RAW DATA:
┄┄┄┄┄┄┄┄┄┄
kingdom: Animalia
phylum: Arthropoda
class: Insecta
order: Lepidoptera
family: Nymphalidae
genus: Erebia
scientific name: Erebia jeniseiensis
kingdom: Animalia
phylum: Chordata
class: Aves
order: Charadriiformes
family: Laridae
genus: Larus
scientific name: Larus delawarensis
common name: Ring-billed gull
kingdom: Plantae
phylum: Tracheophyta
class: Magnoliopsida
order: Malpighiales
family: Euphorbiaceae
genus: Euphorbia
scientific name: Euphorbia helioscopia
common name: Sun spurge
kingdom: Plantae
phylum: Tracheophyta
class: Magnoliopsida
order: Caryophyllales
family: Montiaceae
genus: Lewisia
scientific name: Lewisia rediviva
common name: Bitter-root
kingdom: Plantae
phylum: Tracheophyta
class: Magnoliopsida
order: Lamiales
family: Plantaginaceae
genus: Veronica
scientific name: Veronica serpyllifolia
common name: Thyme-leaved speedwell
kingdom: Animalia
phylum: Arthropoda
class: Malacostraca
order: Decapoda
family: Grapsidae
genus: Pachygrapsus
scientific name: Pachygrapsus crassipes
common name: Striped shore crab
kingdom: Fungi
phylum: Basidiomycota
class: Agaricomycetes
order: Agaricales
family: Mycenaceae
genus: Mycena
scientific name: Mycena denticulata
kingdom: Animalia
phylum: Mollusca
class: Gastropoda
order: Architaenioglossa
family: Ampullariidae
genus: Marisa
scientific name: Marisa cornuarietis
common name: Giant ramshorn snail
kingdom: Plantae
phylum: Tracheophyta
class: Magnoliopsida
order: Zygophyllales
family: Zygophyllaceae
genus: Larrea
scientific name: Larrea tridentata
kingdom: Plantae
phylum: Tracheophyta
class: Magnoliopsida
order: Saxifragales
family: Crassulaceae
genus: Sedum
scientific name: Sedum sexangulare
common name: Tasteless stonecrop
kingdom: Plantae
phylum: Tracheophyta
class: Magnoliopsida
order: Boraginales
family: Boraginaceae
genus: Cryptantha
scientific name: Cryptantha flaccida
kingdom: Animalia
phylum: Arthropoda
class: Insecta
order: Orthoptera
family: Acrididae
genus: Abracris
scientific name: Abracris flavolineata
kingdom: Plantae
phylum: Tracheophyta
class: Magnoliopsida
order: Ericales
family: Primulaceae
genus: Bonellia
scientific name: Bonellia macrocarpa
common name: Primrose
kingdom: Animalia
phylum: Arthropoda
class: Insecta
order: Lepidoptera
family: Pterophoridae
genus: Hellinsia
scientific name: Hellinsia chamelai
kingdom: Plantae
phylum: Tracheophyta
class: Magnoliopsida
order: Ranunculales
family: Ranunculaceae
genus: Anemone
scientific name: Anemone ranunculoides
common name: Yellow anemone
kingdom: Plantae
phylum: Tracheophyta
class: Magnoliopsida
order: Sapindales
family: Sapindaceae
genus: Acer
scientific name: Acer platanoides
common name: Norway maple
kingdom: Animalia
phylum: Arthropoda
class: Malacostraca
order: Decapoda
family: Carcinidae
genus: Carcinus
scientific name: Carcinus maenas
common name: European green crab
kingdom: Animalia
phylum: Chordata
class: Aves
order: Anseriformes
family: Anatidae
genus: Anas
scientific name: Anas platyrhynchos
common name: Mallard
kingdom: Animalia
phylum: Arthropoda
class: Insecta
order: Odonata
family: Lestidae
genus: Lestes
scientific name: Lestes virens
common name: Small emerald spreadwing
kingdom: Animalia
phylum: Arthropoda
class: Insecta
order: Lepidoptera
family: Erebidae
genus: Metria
┄┄┄┄┄┄┄┄┄┄
DIRECTIVE:
Please copy every line of all the items above without changing any word or spelling.

FULL RESPONSE:
kingdom: Animalia
phylum: Arthropoda
class: Insecta
order: Lepidoptera
family: Nymphalidae
genus: Erebia
scientific name: Erebia jeniseiensis
kingdom: Animalia
phylum: Chordata
class: Aves
order: Charadriiformes
family: Laridae
genus: Larus
scientific name: Larus delawarensis
common name: Ring-billed gull
kingdom: Plantae
phylum: Tracheophyta
class: Magnoliopsida
order: Malpighiales
family: Euphorbiaceae
genus: Euphorbia
scientific name: Euphorbia helioscopia
common name: Sun spurge
kingdom: Plantae
phylum: Tracheophyta
class: Magnoliopsida
order: Caryophyllales
family: Montiaceae
genus: Lewisia
scientific name: Lewisia rediviva
common name: Bitter-root
kingdom: Plantae
phylum: Tracheophyta
class: Magnoliopsida
order: Lamiales
family: Plantaginaceae
genus: Veronica
scientific name: Veronica serpyllifolia
common name: Thyme-leaved speedwell
kingdom: Animalia
phylum: Arthropoda
class: Malacostraca
order: Decapoda
family: Grapsidae
genus: Pachygrapsus
scientific name: Pachygrapsus crassipes
common name: Striped shore crab
kingdom: Fungi
phylum: Basidiomycota
class: Agaricomycetes
order: Agaricales
family: Mycenaceae
genus: Mycena
scientific name: Mycena denticulata
kingdom: Animalia
phylum: Mollusca
class: Gastropoda
order: Architaenioglossa
family: Ampullariidae
genus: Marisa
scientific name: Marisa cornuarietis
common name: Giant ramshorn snail
kingdom: Plantae
phylum: Tracheophyta
class: Magnoliopsida
order: Zygophyllales
family: Zygophyllaceae
genus: Larrea
scientific name: Larrea tridentata
kingdom: Plantae
phylum: Tracheophyta
class: Magnoliopsida
order: Saxifragales
family: Crassulaceae
genus: Sedum
scientific name: Sedum sexangulare
common name: Tasteless stonecrop
kingdom: Plantae
phylum: Tracheophyta
class: Magnoliopsida
order: Boraginales
family: Boraginaceae
genus: Cryptantha
scientific name: Cryptantha flaccida
kingdom: Animalia
phylum: Arthropoda
class: Insecta
order: Orthoptera
family: Acrididae
genus: Abracris
scientific name: Abracris flavolineata
kingdom: Plantae
phylum: Tracheophyta
class: Magnoliopsida
order: Ericales
family: Primulaceae
genus: Bonellia
scientific name: Bonellia macrocarpa
common name: Primrose
kingdom: Animalia
phylum: Arthropoda
class: Insecta
order: Lepidoptera
family: Pterophoridae
genus: Hellinsia
scientific name: Hellinsia chamelai
kingdom: Plantae
phylum: Tracheophyta
class: Magnoliopsida
order: Ranunculales
family: Ranunculaceae
genus: Anemone
scientific name: Anemone ranunculoides
common name: Yellow anemone
kingdom: Plantae
phylum: Tracheophyta
class: Magnoliopsida
order: Sapindales
family: Sapindaceae
genus: Acer
scientific name: Acer platanoides
common name: Norway maple
kingdom: Animalia
phylum: Arthropoda
class: Malacostraca
order: Decapoda
family: Carcinidae
genus: Carcinus
scientific name: Carcinus maenas
common name: European green crab
kingdom: Animalia
phylum: Chordata
class: Aves
order: Anseriformes
family: Anatidae
genus: Anas
scientific name: Anas platyrhynchos
common name: Mallard
kingdom: Animalia
phylum: Arthropoda
class: Insecta
order: Odonata
family: Lestidae
genus: Lestes
scientific name: Lestes virens
common name: Small emerald spreadwing
kingdom: Animalia
phylum: Arthropoda
class: Insecta
order: Lepidoptera
family: Erebidae
genus: Metria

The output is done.